Kematian yang tak diduga kedatangannya membuat impian Ronald sirna. Kematian menjadi masalah menarik dalam novel ini, karena remaja sekarang banyak yang telah melupakan bahwa kematian pasti akan datang kepada siapa saja. Remaja sekarang lebih banyak memikirkan duniawi dari pada akhirat. Hal-hal mistik yang jarang sekali menjumpai remaja saat ini, justru dalam novel ini dihadirkan hal-hal mistik yang kerap menjumpai orang-orang terdekat yang baru kehilangan seseorang. Ini sebuah tingkat imajinasi penulis yang sangat tinggi. Penulis menghadirkan hal mistik kepada pembaca untuk memberitahukan bahwa orang yang telah meninggal, jiwanya tidak akan pernah mati.
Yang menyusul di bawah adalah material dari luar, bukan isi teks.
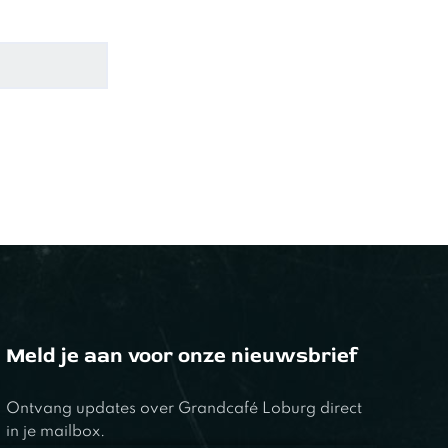
Meld je aan voor onze nieuwsbrief
Ontvang updates over Grandcafé Loburg direct
in je mailbox.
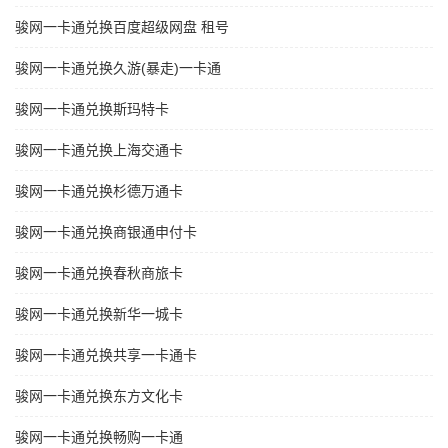
骏网一卡通兑换百度超级网盘 租号
骏网一卡通兑换久游(暴走)一卡通
骏网一卡通兑换斯玛特卡
骏网一卡通兑换上海交通卡
骏网一卡通兑换杉德万通卡
骏网一卡通兑换商银通申付卡
骏网一卡通兑换春秋商旅卡
骏网一卡通兑换新华一城卡
骏网一卡通兑换共享一卡通卡
骏网一卡通兑换东方文化卡
骏网一卡通兑换畅购一卡通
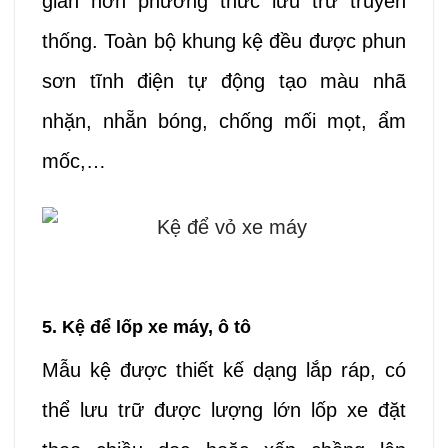
gian hơn phương thức lưu trữ truyền
thống. Toàn bộ khung kệ
đều được phun
sơn tĩnh điện tự động tạo màu nhã
nhặn, nhẵn bóng, chống mối mọt, ẩm
mốc,…
5. Kệ để lốp xe máy, ô tô
Mẫu kệ được thiết kế dạng lắp ráp, có
thể lưu trữ được lượng lớn lốp xe đặt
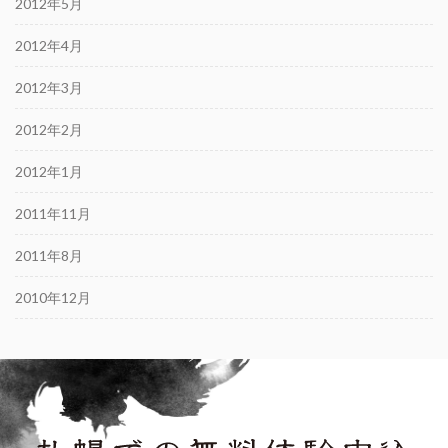
2012年5月
2012年4月
2012年3月
2012年2月
2012年1月
2011年11月
2011年8月
2010年12月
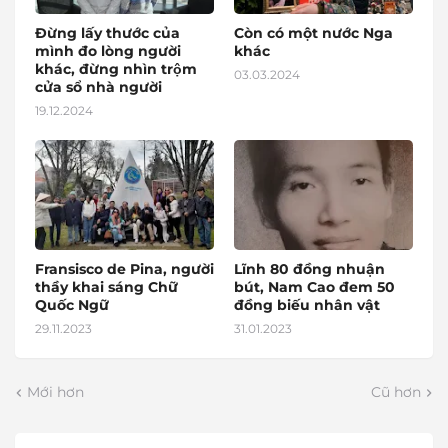
Đừng lấy thước của
Còn có một nước Nga
mình đo lòng người
khác
khác, đừng nhìn trộm
03.03.2024
cửa sổ nhà người
19.12.2024
Fransisco de Pina, người
Lĩnh 80 đồng nhuận
thầy khai sáng Chữ
bút, Nam Cao đem 50
Quốc Ngữ
đồng biếu nhân vật
29.11.2023
31.01.2023
Mới hơn
Cũ hơn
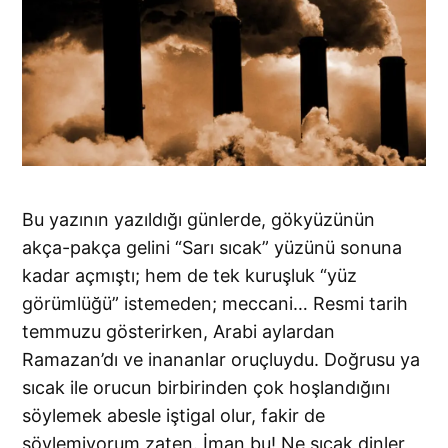
Bu yazının yazıldığı günlerde, gökyüzünün
akça-pakça gelini “Sarı sıcak” yüzünü sonuna
kadar açmıştı; hem de tek kuruşluk “yüz
görümlüğü” istemeden; meccani… Resmi tarih
temmuzu gösterirken, Arabi aylardan
Ramazan’dı ve inananlar oruçluydu. Doğrusu ya
sıcak ile orucun birbirinden çok hoşlandığını
söylemek abesle iştigal olur, fakir de
söylemiyorum zaten. İman bu! Ne sıcak dinler,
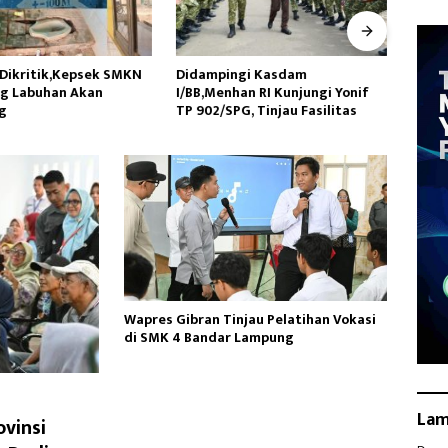
ngi Kasdam
DKM Masjid Jami Nurul Hidayah
Jatan
an RI Kunjungi Yonif
dan Pemdes Mekargading
Dua K
G, Tinjau Fasilitas
Peringati Maulid Nabi
AW, K
Muhammad
Hukum
Wapres Gibran Tinjau Pelatihan Vokasi
di SMK 4 Bandar Lampung
La
vinsi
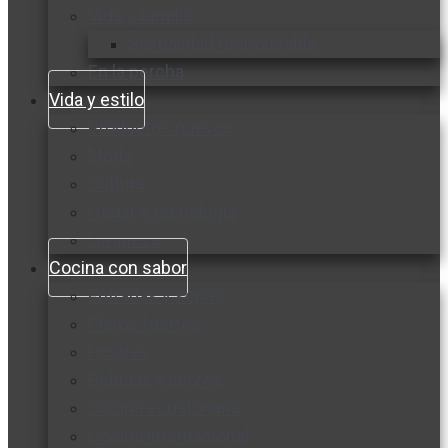
Vida y familia
Sexualidad responsable
En la percha
Vida y estilo
Productos nuevos
Moda
Cultura
Hogar y tecnología
Limpieza
Cocina con sabor
Entradas y sopas
Platos fuertes
Postres
Bebidas y licores
Cocina ecuatoriana
Cocina internacional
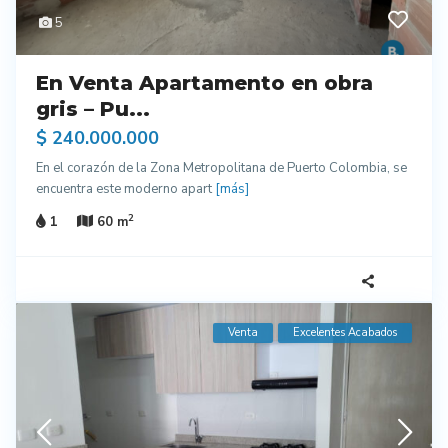
5
En Venta Apartamento en obra
gris – Pu...
$ 240.000.000
En el corazón de la Zona Metropolitana de Puerto Colombia, se
encuentra este moderno apart
[más]
2
1
60 m
Venta
Excelentes Acabados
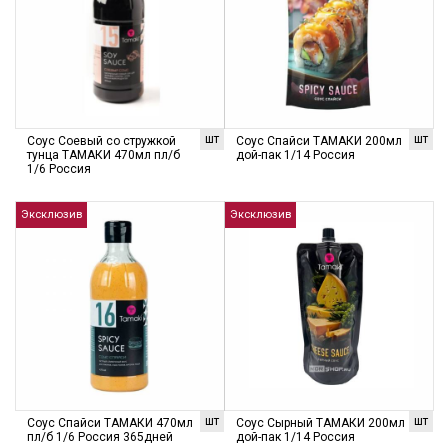
шт
шт
Соус Соевый со стружкой
Соус Спайси ТАМАКИ 200мл
тунца ТАМАКИ 470мл пл/б
дой-пак 1/14 Россия
1/6 Россия
Эксклюзив
Эксклюзив
шт
шт
Соус Спайси ТАМАКИ 470мл
Соус Сырный ТАМАКИ 200мл
пл/б 1/6 Россия 365дней
дой-пак 1/14 Россия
Masalah yang dibicarakan dalam novel ini sudah akrab di telinga remaja saat ini, tentang persahabatan yang sempurna. Humor yang tinggi, membuat buku ini enak dibaca. Tokoh-tokoh dalam novel ini juga rata-rata remaja, maka Novel ini sangat meremaja dan dibuat memang untuk kalangan remaja. Kita juga akan kagum dengan bahasa yang dipakai, mudah dicerna, dan mengalir secara teratur, sehingga pembaca tidak terlalu banyak menghabiskan waktu untuk berfikir. Banyaknya pelajaran yang dapat dipetik dari novel ini menjadikan novel ini bagus untuk bahan bacaan, khususnya para remaja untuk meningkatkan pengetahuannya. Novel ini dapat mengantarkan pembacanya untuk berpengetahuan lebih luas lagi tentang cinta dan pengorbanan, bahwa cinta tak harus memiliki. Tentang kematian, bahwa maut datang kapan saja dan di mana saja.
Kekurangan dalam novel ini adalah banyaknya pengetikan yang salah. Novel ini belum dapat dikatakan karya sastra, menyangkut keindahan bahasa yang belum terlihat dalam novel ini. Namun novel ini sangat bagus untuk dibaca, khususnya remaja, karena masalah yang dibicarakan dalam novel ini juga sudah akrab di telinga remaja dan kerap dijumpai remaja saat ini. Mulai dari penantian yang tak terbalas, pengorbanan cinta, benci jadi cinta, dan sebagainya.